Amigos suyos que al principio estaban incrédulos, no tuvieron de otra que
rendirse ante la verdad arrolladora e inefable que, efectivamente, Guillermo se
encontraba dinero en su camino, a sus pies, adonde quiera que fuera y por donde
quiera que pasaba. Lo más asombroso de todo: mientras más pasaba el tiempo,
mejor le iba en su trabajo: al cabo de unas semanas, ya tenía otro trabajo, con
un mucho mejor sueldo que el del anterior trabajo, y ya hasta un carro se podía
comprar, sólo que Guillermo no quiso. Él siguió tomando el camión para no
perder la oportunidad de encontrar tirada su fortuna en la calle, junto con
piedras, botellas vacías y aplastadas y cajetillas gastadas de cigarros
mentolados.
Pero algo curioso sucedió. Guillermo dejó de encontrarse dinero en el suelo para comenzar a buscar dinero en el
suelo. Ahora caminaba sin despegar su mirada del suelo y ahora, a todo objeto
pequeño y brillante y circular, se le lanzaba con un salto de tigre. Todo objeto
pequeño y brillante y circular como corcholatas y piedras, tornillos rotos y
pedazos de aluminio, tuercas y pilas, es decir, cualquier semejanza con una
moneda de verdad. Era como si Guillermo ya no se contentara únicamente con la
buena suerte hasta entonces adquirida. No. Quería más: medio paranoico, quería asegurar toda la
buena suerte que pudiera, al perpetuar su hallazgo aparentemente fortuito pero
divinamente decretado. En consecuencia, su rendimiento en el trabajo cayó, tuvo
pérdidas y su jefe inclusive estuvo a punto de correrlo porque no le daba confianza
que su empleado cada vez que entrara a la oficina, entrara con la cabeza gacha,
viendo hacia el suelo, como si hubiera perdido algo importante.
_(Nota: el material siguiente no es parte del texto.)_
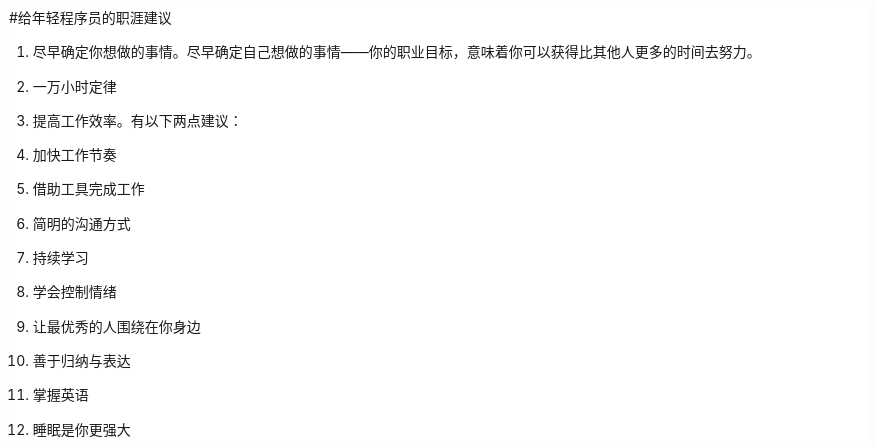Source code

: #给年轻程序员的职涯建议
1. 尽早确定你想做的事情。尽早确定自己想做的事情——你的职业目标，意味着你可以获得比其他人更多的时间去努力。
2. 一万小时定律
3. 提高工作效率。有以下两点建议：

4. 加快工作节奏
5. 借助工具完成工作
6. 简明的沟通方式
7. 持续学习
8. 学会控制情绪
9. 让最优秀的人围绕在你身边
10. 善于归纳与表达
11. 掌握英语
12. 睡眠是你更强大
Justo esto le habían comentado algunos
amigos suyos, cuando una tarde de abril, de ésas con mucho viento y tierra,
Guillermo buscaba su moneda después de no haber encontrado alguna en todo el
día. La buscaba cerca de su trabajo, en un sitio de taxis, por donde transitaban
mucha gente y carros, a un lado de una avenida larga y también muy concurrida.
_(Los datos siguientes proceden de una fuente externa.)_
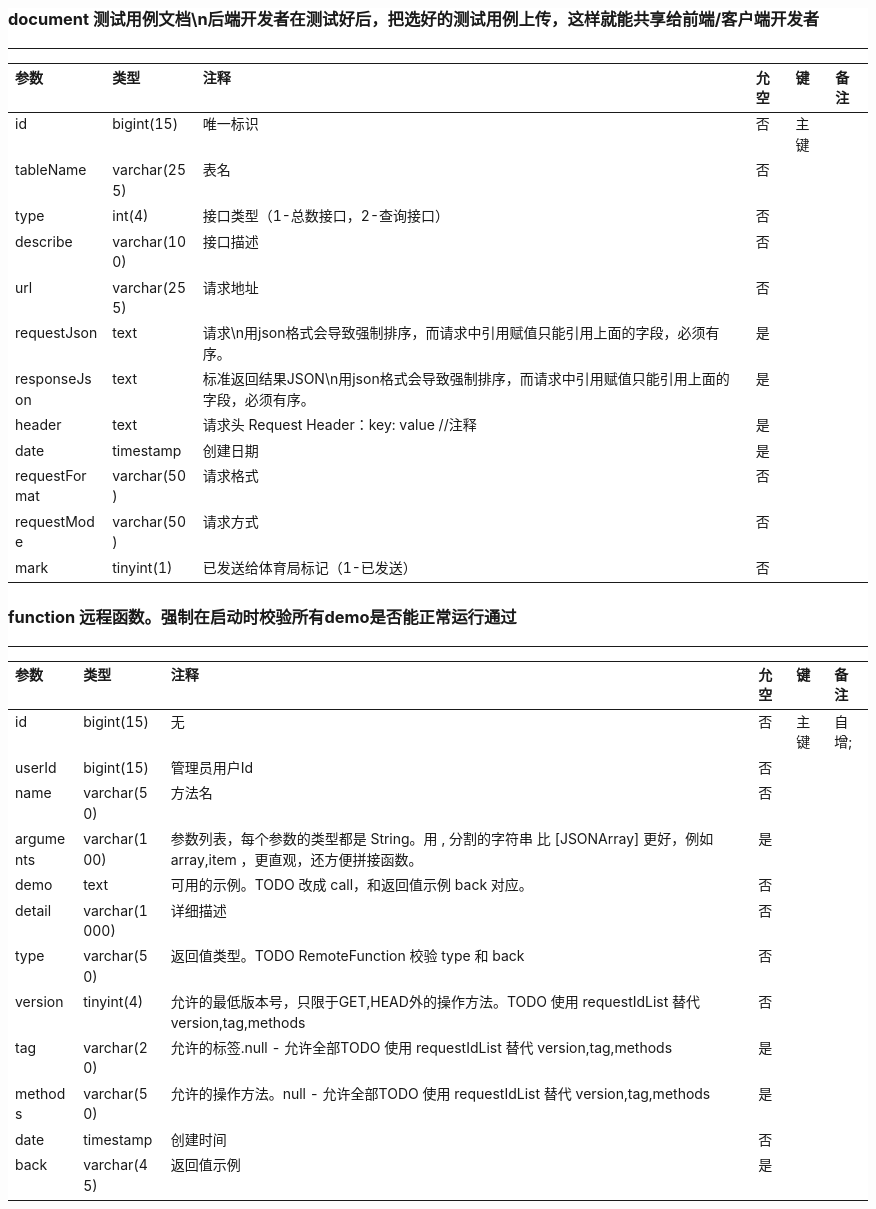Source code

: 

### document 测试用例文档\n后端开发者在测试好后，把选好的测试用例上传，这样就能共享给前端/客户端开发者
------------
|参数|类型|注释|允空|键|备注|
|:-------|:-------|:-------|:-------|:-------|:-------|
|id|bigint(15)|唯一标识|否|主键||
|tableName|varchar(255)|表名|否|||
|type|int(4)|接口类型（1-总数接口，2-查询接口）|否|||
|describe|varchar(100)|接口描述|否|||
|url|varchar(255)|请求地址|否|||
|requestJson|text|请求\n用json格式会导致强制排序，而请求中引用赋值只能引用上面的字段，必须有序。|是|||
|responseJson|text|标准返回结果JSON\n用json格式会导致强制排序，而请求中引用赋值只能引用上面的字段，必须有序。|是|||
|header|text|请求头 Request Header：key: value  //注释|是|||
|date|timestamp|创建日期|是|||
|requestFormat|varchar(50)|请求格式|否|||
|requestMode|varchar(50)|请求方式|否|||
|mark|tinyint(1)|已发送给体育局标记（1-已发送）|否|||



### function 远程函数。强制在启动时校验所有demo是否能正常运行通过
------------
|参数|类型|注释|允空|键|备注|
|:-------|:-------|:-------|:-------|:-------|:-------|
|id|bigint(15)|无|否|主键|自增;|
|userId|bigint(15)|管理员用户Id|否|||
|name|varchar(50)|方法名|否|||
|arguments|varchar(100)|参数列表，每个参数的类型都是 String。用 , 分割的字符串 比 [JSONArray] 更好，例如 array,item ，更直观，还方便拼接函数。|是|||
|demo|text|可用的示例。TODO 改成 call，和返回值示例 back 对应。|否|||
|detail|varchar(1000)|详细描述|否|||
|type|varchar(50)|返回值类型。TODO RemoteFunction 校验 type 和 back|否|||
|version|tinyint(4)|允许的最低版本号，只限于GET,HEAD外的操作方法。TODO 使用 requestIdList 替代 version,tag,methods|否|||
|tag|varchar(20)|允许的标签.null - 允许全部TODO 使用 requestIdList 替代 version,tag,methods|是|||
|methods|varchar(50)|允许的操作方法。null - 允许全部TODO 使用 requestIdList 替代 version,tag,methods|是|||
|date|timestamp|创建时间|否|||
|back|varchar(45)|返回值示例|是|||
De pronto, Guillermo aparentemente perdió la notición de espacio y tiempo y comenzó
a caminar rumbo hacia el centro de la avenida, la cual, en ese momento estaba
vacía pero no por mucho tiempo. Su búsqueda se había hecho tan intensa que hacia
allá lo llevó. Justo cuando el semáforo a varios metros de donde Guillermo daba
rienda a su búsqueda se puso en verde, Guillermo vio algo que le pareció una
moneda. Decidido, sin aún comprender en dónde se encontraba, caminó hacia aquel
objeto pequeño y redondo y brillante. Un carro frenó de súbito frente a él,
pero otro carro que cambió de carril no lo vio y pum, screech, silencio, golpe,
estruendo, lo sacó volando a varios metros por el aire hasta caer al suelo. Y
sí, Guillermo Pérez murió pero murió con una suerte coherente con sus últimos
días de vida. Ya que aquel Guillermo salió disparado hacia un puesto de
periódicos y, al caer, una cajita llena de monedas que el periodiquero guardaba
ahí le cayó encima, bañándolo con monedas, como antes lo había bañado, todo,
desde pies hasta cabeza, su propia sangre.